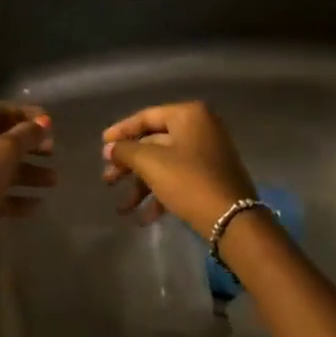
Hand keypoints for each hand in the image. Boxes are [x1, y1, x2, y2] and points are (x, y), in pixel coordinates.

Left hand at [0, 102, 54, 292]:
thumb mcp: (1, 154)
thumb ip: (25, 136)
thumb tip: (43, 123)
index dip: (26, 114)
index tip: (52, 124)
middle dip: (28, 145)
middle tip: (53, 152)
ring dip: (26, 172)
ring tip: (53, 181)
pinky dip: (13, 195)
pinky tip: (36, 204)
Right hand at [101, 101, 256, 237]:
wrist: (233, 221)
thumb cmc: (189, 182)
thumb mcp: (151, 163)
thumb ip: (126, 151)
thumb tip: (110, 148)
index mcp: (189, 115)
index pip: (146, 117)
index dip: (121, 131)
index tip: (102, 147)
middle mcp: (200, 128)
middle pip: (154, 142)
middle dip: (128, 164)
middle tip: (108, 180)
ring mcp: (207, 154)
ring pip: (164, 164)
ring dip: (141, 185)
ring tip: (122, 208)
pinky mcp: (210, 178)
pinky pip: (178, 179)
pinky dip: (159, 194)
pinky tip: (143, 218)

§ WHAT THE TASK ASKS: The expected output is the lines from the one with "ring dip: (141, 185)" through the end of the data, exactly as written and nothing more.

§ WRITTEN ANSWER:
ring dip: (141, 185)
ring tip: (122, 208)
pinky mcp: (210, 178)
pinky pip: (178, 179)
pinky dip: (159, 194)
pinky tip: (143, 218)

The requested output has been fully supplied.